K.S.: Non, aucun. La crise de l’euro est principalement due au surendettement extrême de certains pays et à leur insolvabilité. Les autres Etats doivent donc intervenir, ce qui leur fait du tort. C’est un problème spécifiquement européen.

Aux Etats-Unis, le gouvernement a accumulé les dettes ces dernières années et ces derniers mois. Le problème a maintenant atteint des proportions inquiétantes.

swissinfo.ch: L’endettement des Etats est donc le dénominateur commun de ces deux crises?

K.S.: C’est ça. Ce n’est bien sûr pas nouveau. Nous avions déjà des problèmes d’endettement dans les années 70 et 80. Mais la dimension actuelle est encore pire. Et les marchés ne sont pas convaincus que l’on puisse simplement rembourser ces dettes étatiques.

————————

■ ÉNONCÉ ÉCRIT A:
Mettez dans une liste JSON de chaînes les lignes des enregistrements, de la ligne contenant "Identify all objects" jusqu'à la ligne contenant "building: (457, 393)" incluse. Chaque ligne devient une chaîne, et les lignes vides sont omises.

————————

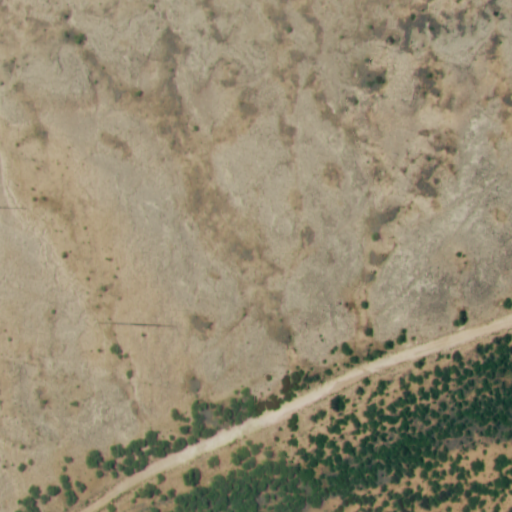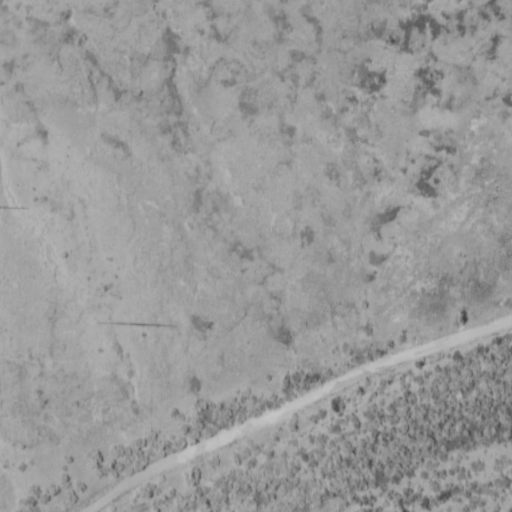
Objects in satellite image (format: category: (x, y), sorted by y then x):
power tower: (101, 321)
road: (292, 406)
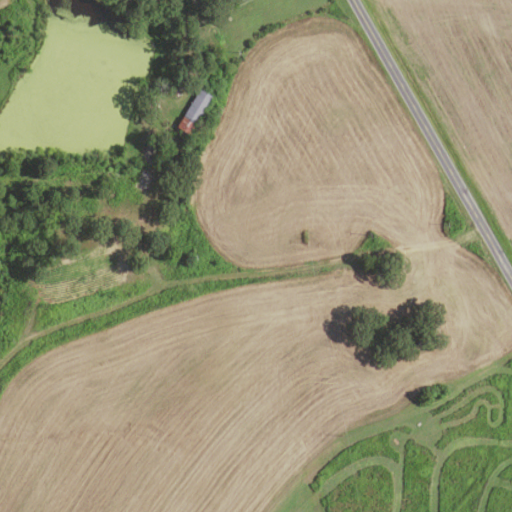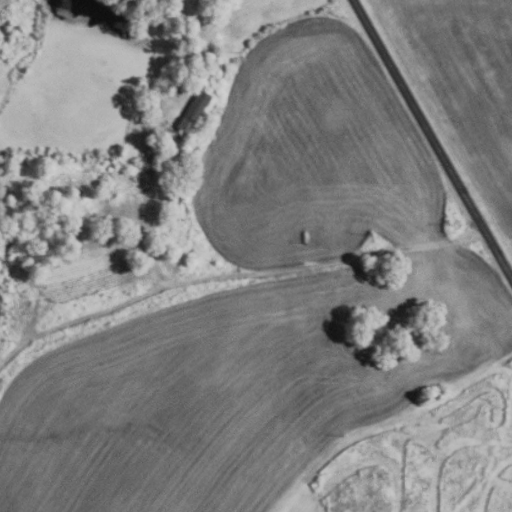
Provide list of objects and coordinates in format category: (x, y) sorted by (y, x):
building: (147, 21)
building: (196, 112)
road: (432, 139)
road: (234, 277)
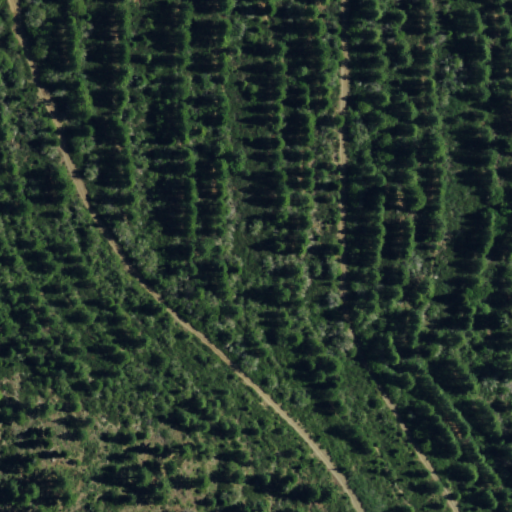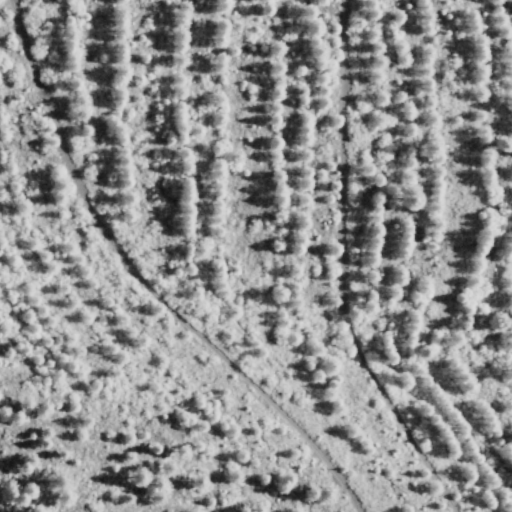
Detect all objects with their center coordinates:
road: (360, 507)
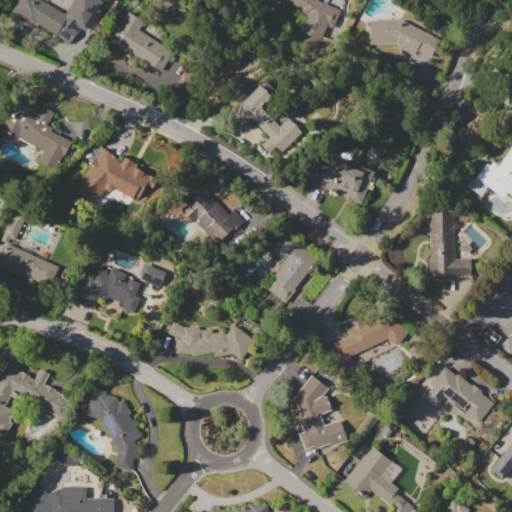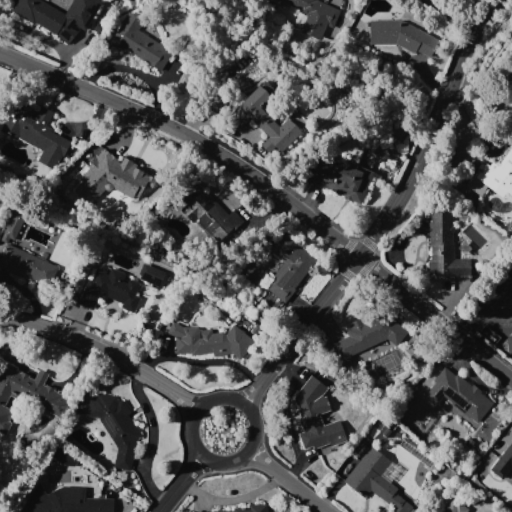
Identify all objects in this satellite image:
building: (312, 14)
building: (57, 15)
building: (312, 15)
building: (57, 16)
road: (444, 18)
building: (400, 35)
building: (400, 35)
building: (139, 42)
building: (142, 43)
building: (263, 119)
building: (263, 120)
building: (35, 131)
building: (35, 131)
building: (498, 175)
building: (494, 176)
building: (111, 177)
building: (112, 177)
building: (340, 178)
building: (342, 178)
road: (271, 190)
building: (208, 213)
road: (387, 213)
building: (208, 214)
building: (10, 228)
building: (443, 247)
building: (444, 247)
building: (25, 265)
building: (27, 265)
building: (288, 267)
building: (290, 268)
building: (150, 274)
road: (509, 279)
building: (107, 288)
building: (108, 289)
road: (480, 308)
road: (511, 331)
building: (369, 332)
building: (366, 334)
building: (208, 340)
building: (209, 341)
road: (104, 352)
building: (27, 392)
building: (28, 393)
building: (457, 393)
building: (456, 394)
road: (199, 410)
building: (314, 415)
building: (316, 416)
building: (114, 425)
building: (115, 426)
building: (507, 455)
building: (503, 461)
building: (374, 480)
road: (286, 481)
building: (375, 481)
road: (180, 484)
building: (66, 500)
building: (66, 501)
building: (454, 506)
building: (454, 507)
building: (240, 508)
building: (246, 508)
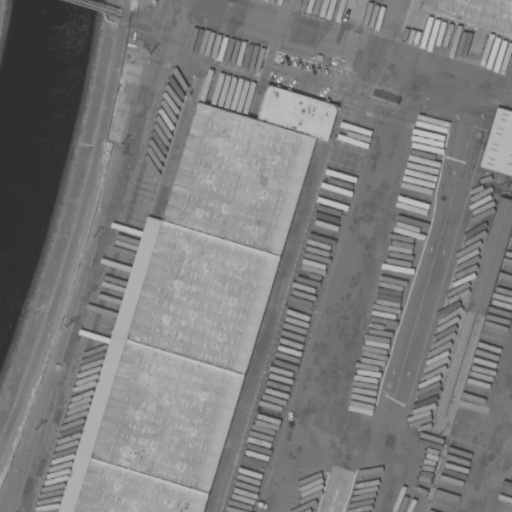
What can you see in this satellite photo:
building: (336, 6)
building: (474, 12)
building: (475, 13)
building: (134, 40)
road: (347, 46)
building: (209, 95)
railway: (365, 102)
building: (498, 143)
building: (498, 144)
building: (489, 187)
road: (75, 225)
railway: (302, 256)
building: (489, 256)
building: (490, 256)
road: (355, 268)
road: (431, 284)
building: (192, 309)
building: (187, 312)
building: (418, 433)
road: (332, 488)
road: (341, 489)
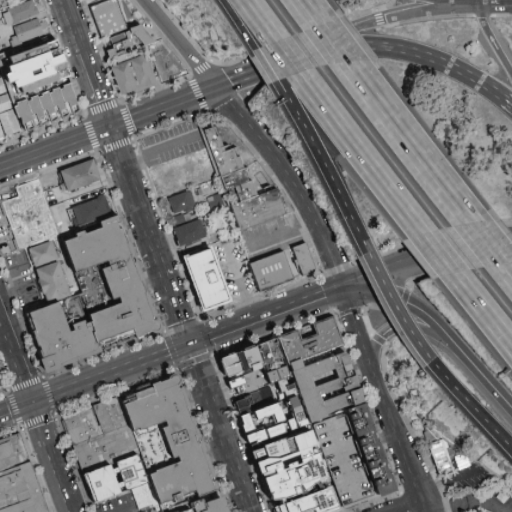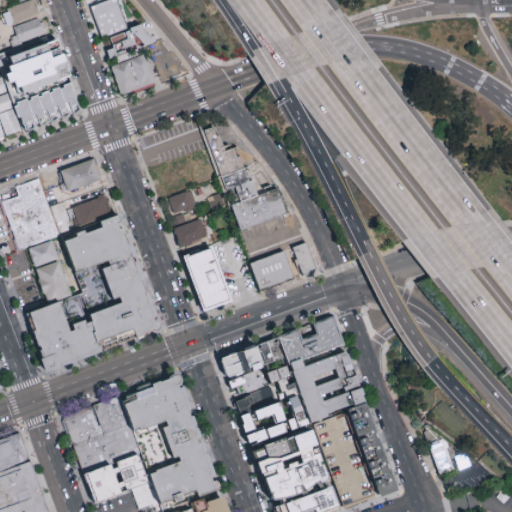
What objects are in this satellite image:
road: (465, 1)
road: (476, 1)
road: (440, 3)
road: (494, 3)
road: (417, 10)
building: (20, 11)
road: (316, 11)
building: (19, 12)
building: (108, 16)
building: (109, 16)
road: (161, 19)
road: (261, 21)
road: (72, 23)
road: (248, 24)
building: (27, 30)
building: (26, 31)
building: (0, 36)
road: (493, 38)
building: (127, 41)
building: (127, 41)
road: (340, 44)
road: (341, 44)
road: (305, 46)
building: (24, 52)
road: (291, 57)
road: (196, 62)
road: (448, 62)
building: (36, 65)
road: (272, 65)
building: (41, 71)
building: (134, 72)
building: (132, 74)
road: (233, 78)
building: (2, 86)
road: (97, 87)
building: (47, 106)
road: (164, 106)
building: (46, 107)
building: (6, 111)
building: (7, 118)
traffic signals: (112, 126)
parking lot: (172, 142)
road: (414, 145)
road: (56, 146)
road: (154, 148)
road: (363, 154)
building: (224, 159)
road: (325, 168)
building: (80, 173)
building: (79, 175)
building: (175, 176)
road: (287, 180)
building: (242, 183)
road: (134, 190)
building: (216, 200)
building: (181, 201)
building: (181, 203)
building: (92, 208)
building: (89, 210)
building: (30, 213)
building: (28, 214)
building: (90, 223)
building: (190, 231)
building: (189, 233)
road: (281, 236)
road: (470, 240)
road: (487, 244)
building: (43, 252)
road: (440, 253)
building: (304, 257)
building: (302, 259)
building: (272, 269)
road: (387, 269)
road: (507, 270)
building: (47, 271)
building: (269, 271)
building: (205, 278)
building: (206, 278)
road: (238, 284)
road: (19, 285)
traffic signals: (342, 285)
road: (10, 293)
building: (88, 293)
building: (92, 298)
road: (174, 298)
building: (97, 300)
road: (484, 307)
road: (265, 313)
road: (404, 319)
road: (439, 322)
road: (402, 326)
building: (311, 339)
traffic signals: (190, 342)
road: (15, 354)
road: (111, 371)
building: (276, 374)
building: (246, 382)
building: (0, 388)
road: (4, 391)
building: (289, 391)
building: (337, 391)
road: (386, 398)
building: (256, 399)
traffic signals: (32, 401)
building: (309, 401)
road: (16, 407)
building: (271, 411)
road: (55, 413)
road: (480, 415)
building: (248, 421)
building: (98, 423)
road: (221, 427)
building: (266, 432)
building: (306, 438)
building: (171, 442)
building: (140, 445)
building: (108, 451)
building: (12, 452)
building: (441, 455)
road: (52, 456)
building: (441, 456)
building: (296, 477)
building: (18, 479)
building: (119, 480)
building: (20, 490)
building: (149, 499)
building: (214, 501)
road: (466, 501)
building: (312, 502)
road: (418, 508)
road: (123, 509)
building: (157, 511)
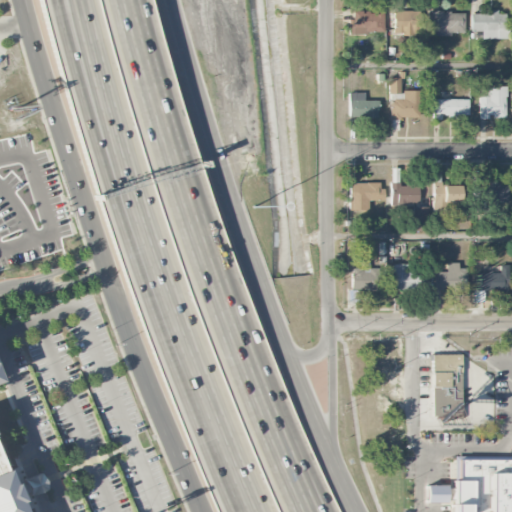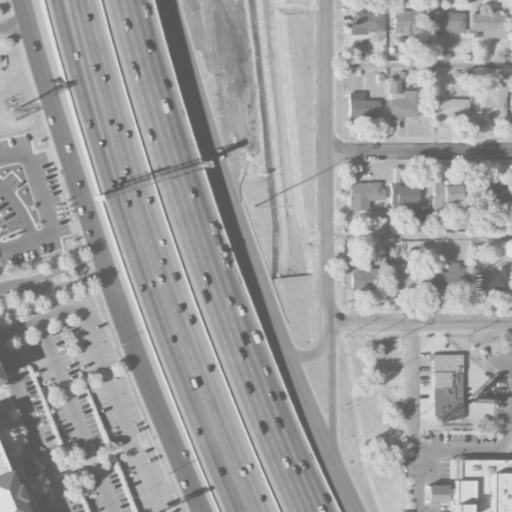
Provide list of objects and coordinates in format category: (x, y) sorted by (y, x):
building: (366, 22)
building: (405, 22)
building: (445, 22)
road: (14, 23)
building: (489, 24)
road: (180, 34)
road: (419, 65)
building: (401, 101)
building: (491, 102)
building: (360, 107)
building: (450, 108)
road: (118, 139)
road: (211, 142)
road: (95, 143)
road: (420, 151)
road: (328, 166)
road: (78, 176)
building: (403, 194)
building: (362, 195)
building: (444, 195)
road: (420, 236)
road: (202, 258)
road: (67, 268)
building: (407, 277)
building: (450, 278)
building: (492, 280)
road: (71, 282)
road: (17, 287)
road: (421, 323)
road: (310, 356)
road: (291, 366)
road: (104, 371)
building: (446, 384)
building: (445, 385)
road: (202, 395)
road: (332, 397)
road: (73, 416)
road: (411, 418)
road: (469, 425)
road: (33, 428)
road: (169, 432)
road: (506, 435)
road: (289, 458)
building: (482, 483)
building: (477, 487)
building: (35, 488)
building: (10, 493)
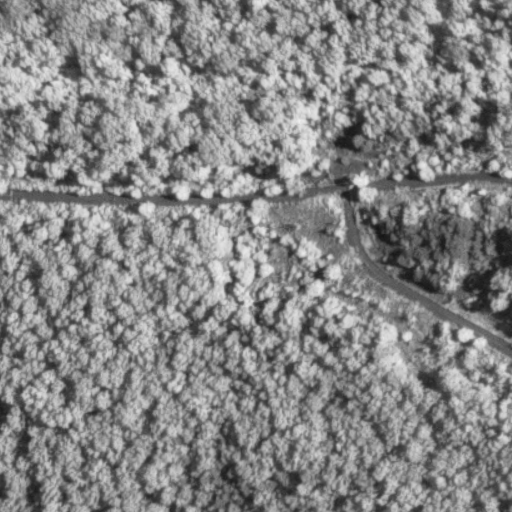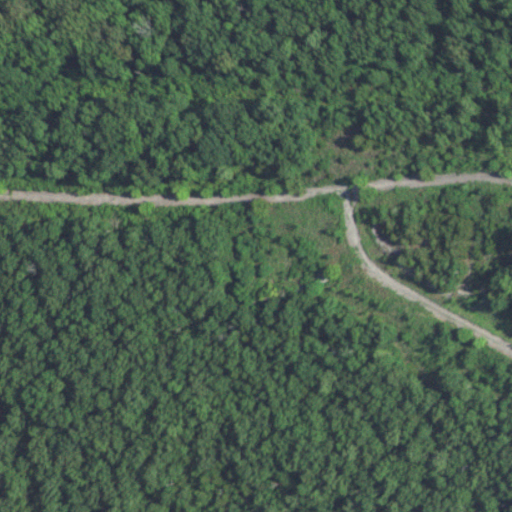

————————

■ ÉNONCÉ ÉCRIT B:
Reproduisez à l'identique le passage de l'article sur la crise de l'euro, depuis "K.S.: C’est ça." jusqu'à "ces dettes étatiques." inclus.

■ CORRIGÉ A:
[
  "Identify all objects in this satellite image:",
  "building: (312, 14)",
  "building: (57, 15)",
  "building: (312, 15)",
  "building: (57, 16)",
  "road: (444, 18)",
  "building: (400, 35)",
  "building: (400, 35)",
  "building: (139, 42)",
  "building: (142, 43)",
  "building: (263, 119)",
  "building: (263, 120)",
  "building: (35, 131)",
  "building: (35, 131)",
  "building: (498, 175)",
  "building: (494, 176)",
  "building: (111, 177)",
  "building: (112, 177)",
  "building: (340, 178)",
  "building: (342, 178)",
  "road: (271, 190)",
  "building: (208, 213)",
  "road: (387, 213)",
  "building: (208, 214)",
  "building: (10, 228)",
  "building: (443, 247)",
  "building: (444, 247)",
  "building: (25, 265)",
  "building: (27, 265)",
  "building: (288, 267)",
  "building: (290, 268)",
  "building: (150, 274)",
  "road: (509, 279)",
  "building: (107, 288)",
  "building: (108, 289)",
  "road: (480, 308)",
  "road: (511, 331)",
  "building: (369, 332)",
  "building: (366, 334)",
  "building: (208, 340)",
  "building: (209, 341)",
  "road: (104, 352)",
  "building: (27, 392)",
  "building: (28, 393)",
  "building: (457, 393)"
]

■ CORRIGÉ B:
K.S.: C’est ça. Ce n’est bien sûr pas nouveau. Nous avions déjà des problèmes d’endettement dans les années 70 et 80. Mais la dimension actuelle est encore pire. Et les marchés ne sont pas convaincus que l’on puisse simplement rembourser ces dettes étatiques.